9. The method according to claim 1, characterized in that, The method further includes: If the psychological fatigue score of the fatigue monitoring target meets the first psychological fatigue condition, then the first duration of the fatigue monitoring target performing the current task is obtained; The second duration is determined based on the first duration and the preset total duration of the current task; the second duration is less than the first duration. Based on the second duration, the fatigue monitoring target is reminded of the current task execution progress.

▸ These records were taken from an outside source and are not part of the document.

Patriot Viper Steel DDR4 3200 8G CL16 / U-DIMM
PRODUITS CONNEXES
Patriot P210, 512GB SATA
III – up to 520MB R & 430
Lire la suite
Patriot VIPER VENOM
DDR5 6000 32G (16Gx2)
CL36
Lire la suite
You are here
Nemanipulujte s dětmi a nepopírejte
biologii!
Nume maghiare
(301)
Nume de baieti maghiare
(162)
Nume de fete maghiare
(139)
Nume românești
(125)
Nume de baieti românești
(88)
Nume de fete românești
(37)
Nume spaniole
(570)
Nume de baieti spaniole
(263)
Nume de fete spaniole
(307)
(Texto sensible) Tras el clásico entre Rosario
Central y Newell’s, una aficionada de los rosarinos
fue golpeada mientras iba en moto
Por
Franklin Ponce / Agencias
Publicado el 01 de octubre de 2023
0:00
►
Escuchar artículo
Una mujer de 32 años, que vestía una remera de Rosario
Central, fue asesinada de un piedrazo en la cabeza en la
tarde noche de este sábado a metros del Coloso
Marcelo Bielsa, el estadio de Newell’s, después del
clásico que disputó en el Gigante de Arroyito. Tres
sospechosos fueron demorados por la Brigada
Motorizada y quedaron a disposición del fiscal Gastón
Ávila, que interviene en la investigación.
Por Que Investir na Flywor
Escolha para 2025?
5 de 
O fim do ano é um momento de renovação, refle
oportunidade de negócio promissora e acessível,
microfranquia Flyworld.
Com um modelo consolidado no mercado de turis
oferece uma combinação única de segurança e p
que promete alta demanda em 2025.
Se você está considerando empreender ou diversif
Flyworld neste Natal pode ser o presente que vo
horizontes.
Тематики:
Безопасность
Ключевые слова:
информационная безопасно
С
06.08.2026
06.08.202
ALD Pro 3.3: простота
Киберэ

10. A psychological and physiological fatigue monitoring system, characterized in that, include: Fatigue monitoring sensors and fatigue analysis modules; The fatigue monitoring sensor includes an electromyography (EMG) sensor, used to acquire EMG data of the fatigue monitoring target; The fatigue monitoring sensor also includes a heart rate sensor for acquiring heart rate data of the fatigue monitoring target; The fatigue analysis module is used to perform time-domain and frequency-domain analysis on the electromyography data to obtain a physiological fatigue score, and to perform time-domain analysis on the heart rate data to obtain a psychological fatigue score. The fatigue analysis module is also used to determine the fatigue monitoring results of the fatigue monitoring target based on the physiological fatigue score and the psychological fatigue score.